Open
Description
Code Sample, a copy-pastable example if possible
# =============================================================================
# NUMPY VS PANDAS: DIFFERENT ESTIMATION OF COVARIANCE IN PRESENCE OF NAN VALUES
# =============================================================================
# data with nan values
M = np.random.randn(10,2)
# add missing values
M[0,0] = np.nan
M[1,1] = np.nan
# Covariance matrix calculations
# ==============================
# numpy
# -----
masked_arr = np.ma.array(M, mask=np.isnan(M))
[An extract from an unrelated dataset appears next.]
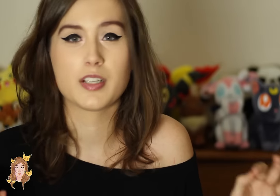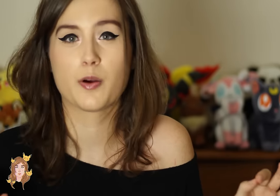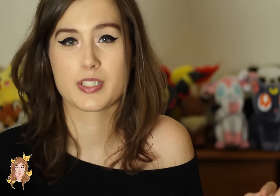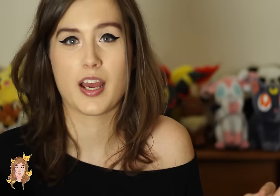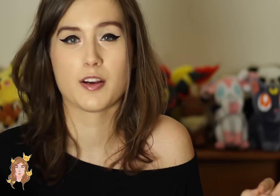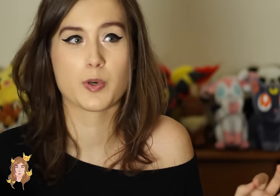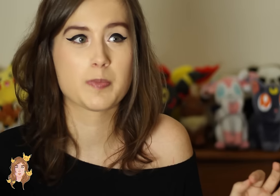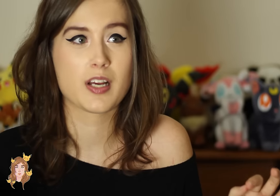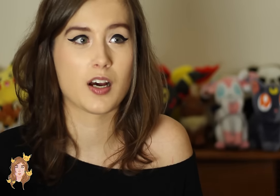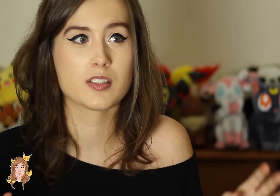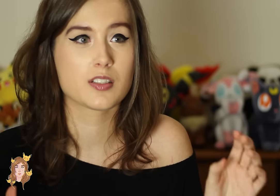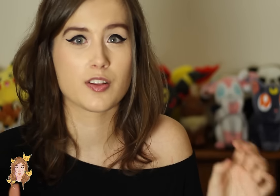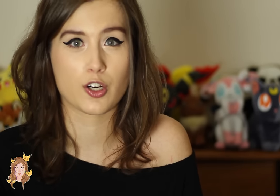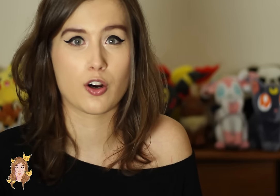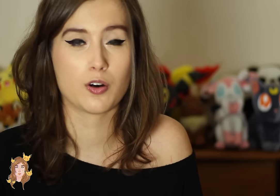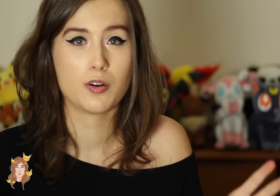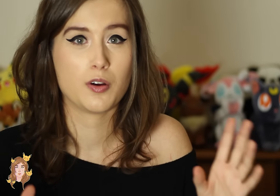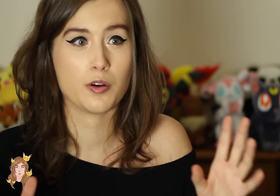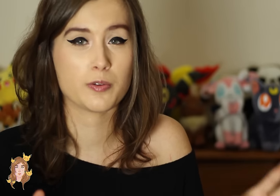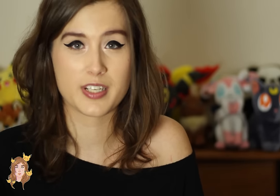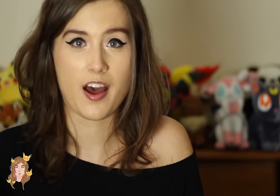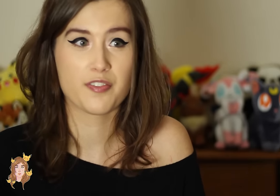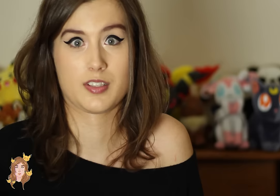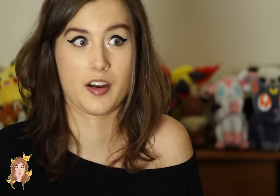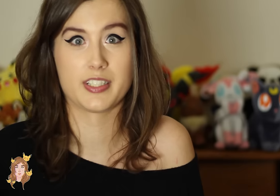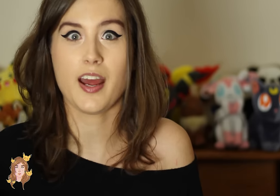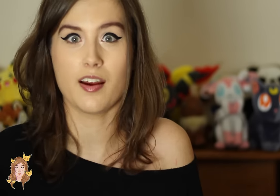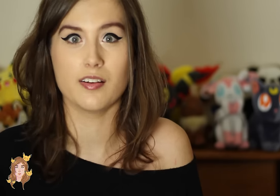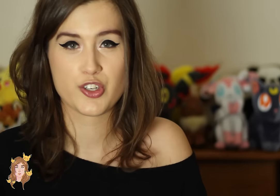the day was saved was because the girl who is Deaf - saved the day.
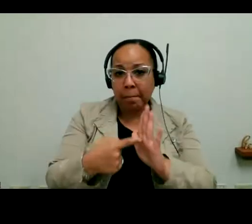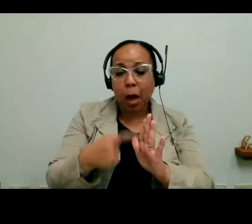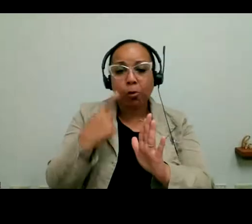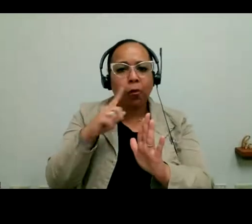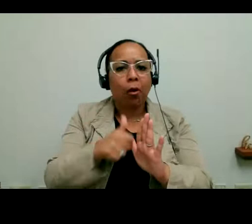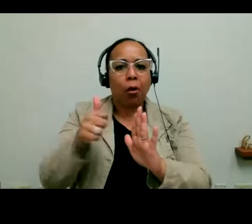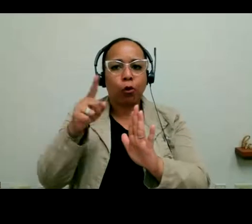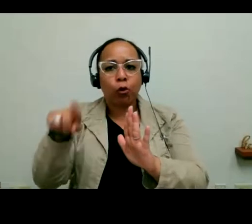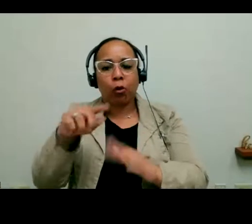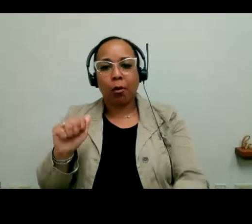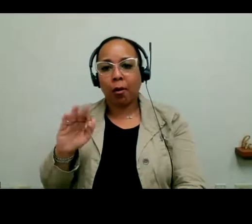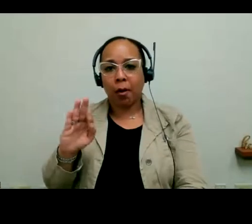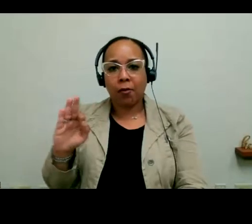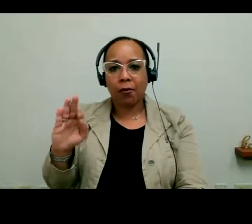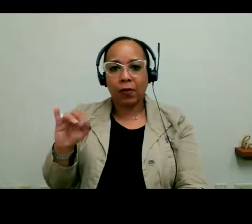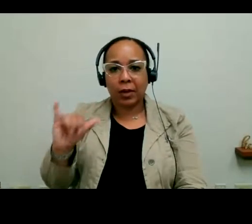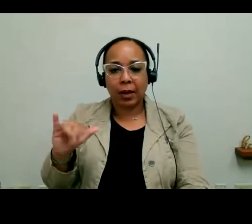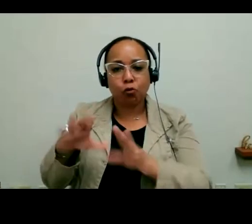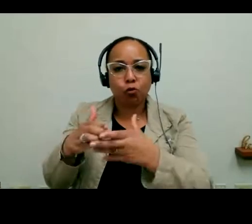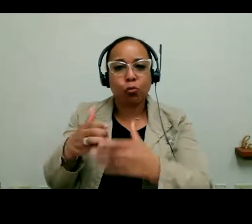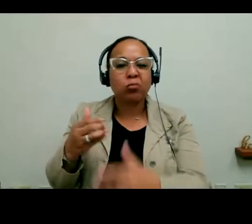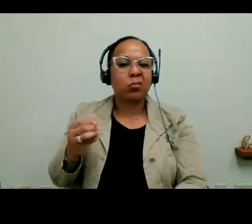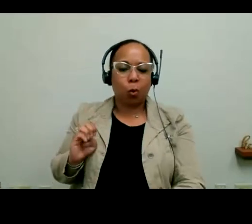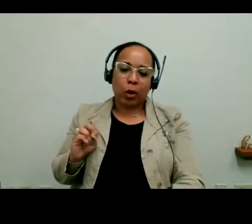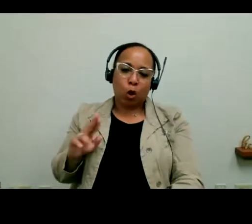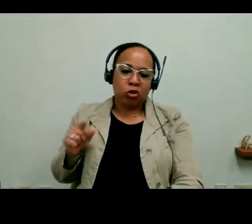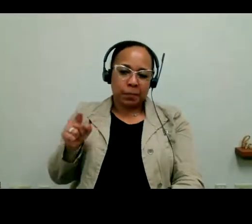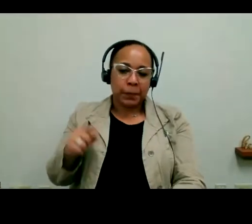for any other affinity groups or ergs to come. It's a powerful message that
cov_numpy = np.ma.cov(masked_arr, rowvar=0, allow_masked=True, ddof=1).data
# pandas
# ------
cov_pandas = pd.DataFrame(M).cov(min_periods=0).values
# Homemade covariance coefficient calculation
# (what each of them is actually doing)
# =============================================
# select elements to estimate the covariance matrix element (0,1)
x = M[:,0]
y = M[:,1]
mask_x = ~np.isnan(x)
mask_y = ~np.isnan(y)
mask_common = mask_x & mask_y
# numpy
# -----
xn = x-np.mean(x[mask_x])
yn = y-np.mean(y[mask_y])
cov_np = sum(a*b for a,b,c in zip(xn,yn, mask_common) if c)/(np.sum(mask_common)-1)
# pandas
# ------
xn = x-np.mean(x[mask_common])
yn = y-np.mean(y[mask_common])
cov_pd = sum(a*b for a,b,c in zip(xn,yn, mask_common) if c)/(np.sum(mask_common)-1)
Problem description
I try to calculate the covariance matrix in presence of missing values and I've note that numpy and pandas retrieve differents matrix and that difference increases when increase the presence of missing values. I let above a snippet of both implementations. For me is more useful numpy way, it's seems to be more robust in presence of missing values.